Saved data entries:

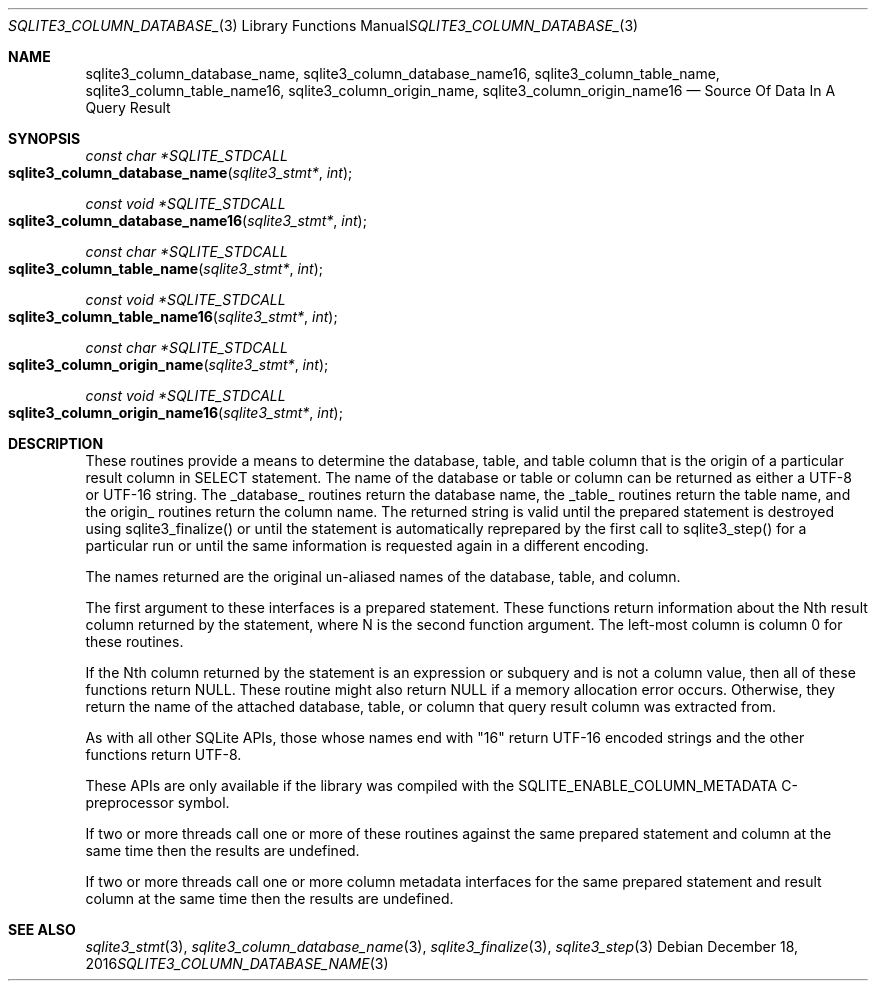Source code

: .Dd December 18, 2016
.Dt SQLITE3_COLUMN_DATABASE_NAME 3
.Os
.Sh NAME
.Nm sqlite3_column_database_name ,
.Nm sqlite3_column_database_name16 ,
.Nm sqlite3_column_table_name ,
.Nm sqlite3_column_table_name16 ,
.Nm sqlite3_column_origin_name ,
.Nm sqlite3_column_origin_name16
.Nd Source Of Data In A Query Result
.Sh SYNOPSIS
.Ft const char *SQLITE_STDCALL 
.Fo sqlite3_column_database_name
.Fa "sqlite3_stmt*"
.Fa "int"
.Fc
.Ft const void *SQLITE_STDCALL 
.Fo sqlite3_column_database_name16
.Fa "sqlite3_stmt*"
.Fa "int"
.Fc
.Ft const char *SQLITE_STDCALL 
.Fo sqlite3_column_table_name
.Fa "sqlite3_stmt*"
.Fa "int"
.Fc
.Ft const void *SQLITE_STDCALL 
.Fo sqlite3_column_table_name16
.Fa "sqlite3_stmt*"
.Fa "int"
.Fc
.Ft const char *SQLITE_STDCALL 
.Fo sqlite3_column_origin_name
.Fa "sqlite3_stmt*"
.Fa "int"
.Fc
.Ft const void *SQLITE_STDCALL 
.Fo sqlite3_column_origin_name16
.Fa "sqlite3_stmt*"
.Fa "int"
.Fc
.Sh DESCRIPTION
These routines provide a means to determine the database, table, and
table column that is the origin of a particular result column in SELECT
statement.
The name of the database or table or column can be returned as either
a UTF-8 or UTF-16 string.
The _database_ routines return the database name, the _table_ routines
return the table name, and the origin_ routines return the column name.
The returned string is valid until the prepared statement
is destroyed using sqlite3_finalize() or until the
statement is automatically reprepared by the first call to sqlite3_step()
for a particular run or until the same information is requested again
in a different encoding.
.Pp
The names returned are the original un-aliased names of the database,
table, and column.
.Pp
The first argument to these interfaces is a prepared statement.
These functions return information about the Nth result column returned
by the statement, where N is the second function argument.
The left-most column is column 0 for these routines.
.Pp
If the Nth column returned by the statement is an expression or subquery
and is not a column value, then all of these functions return NULL.
These routine might also return NULL if a memory allocation error occurs.
Otherwise, they return the name of the attached database, table, or
column that query result column was extracted from.
.Pp
As with all other SQLite APIs, those whose names end with "16" return
UTF-16 encoded strings and the other functions return UTF-8.
.Pp
These APIs are only available if the library was compiled with the
SQLITE_ENABLE_COLUMN_METADATA C-preprocessor
symbol.
.Pp
If two or more threads call one or more of these routines against the
same prepared statement and column at the same time then the results
are undefined.
.Pp
If two or more threads call one or more  column metadata interfaces
for the same prepared statement and result column
at the same time then the results are undefined.
.Sh SEE ALSO
.Xr sqlite3_stmt 3 ,
.Xr sqlite3_column_database_name 3 ,
.Xr sqlite3_finalize 3 ,
.Xr sqlite3_step 3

__WORK ITEM__. Please restate the lines above exactly, starting at the first line of the data and stopping at the line containing "a UTF-8 or UTF-16 string.", which is included. Omit pictures.

__COMPLETED EXERCISE__.
Source code

: .Dd December 18, 2016
.Dt SQLITE3_COLUMN_DATABASE_NAME 3
.Os
.Sh NAME
.Nm sqlite3_column_database_name ,
.Nm sqlite3_column_database_name16 ,
.Nm sqlite3_column_table_name ,
.Nm sqlite3_column_table_name16 ,
.Nm sqlite3_column_origin_name ,
.Nm sqlite3_column_origin_name16
.Nd Source Of Data In A Query Result
.Sh SYNOPSIS
.Ft const char *SQLITE_STDCALL 
.Fo sqlite3_column_database_name
.Fa "sqlite3_stmt*"
.Fa "int"
.Fc
.Ft const void *SQLITE_STDCALL 
.Fo sqlite3_column_database_name16
.Fa "sqlite3_stmt*"
.Fa "int"
.Fc
.Ft const char *SQLITE_STDCALL 
.Fo sqlite3_column_table_name
.Fa "sqlite3_stmt*"
.Fa "int"
.Fc
.Ft const void *SQLITE_STDCALL 
.Fo sqlite3_column_table_name16
.Fa "sqlite3_stmt*"
.Fa "int"
.Fc
.Ft const char *SQLITE_STDCALL 
.Fo sqlite3_column_origin_name
.Fa "sqlite3_stmt*"
.Fa "int"
.Fc
.Ft const void *SQLITE_STDCALL 
.Fo sqlite3_column_origin_name16
.Fa "sqlite3_stmt*"
.Fa "int"
.Fc
.Sh DESCRIPTION
These routines provide a means to determine the database, table, and
table column that is the origin of a particular result column in SELECT
statement.
The name of the database or table or column can be returned as either
a UTF-8 or UTF-16 string.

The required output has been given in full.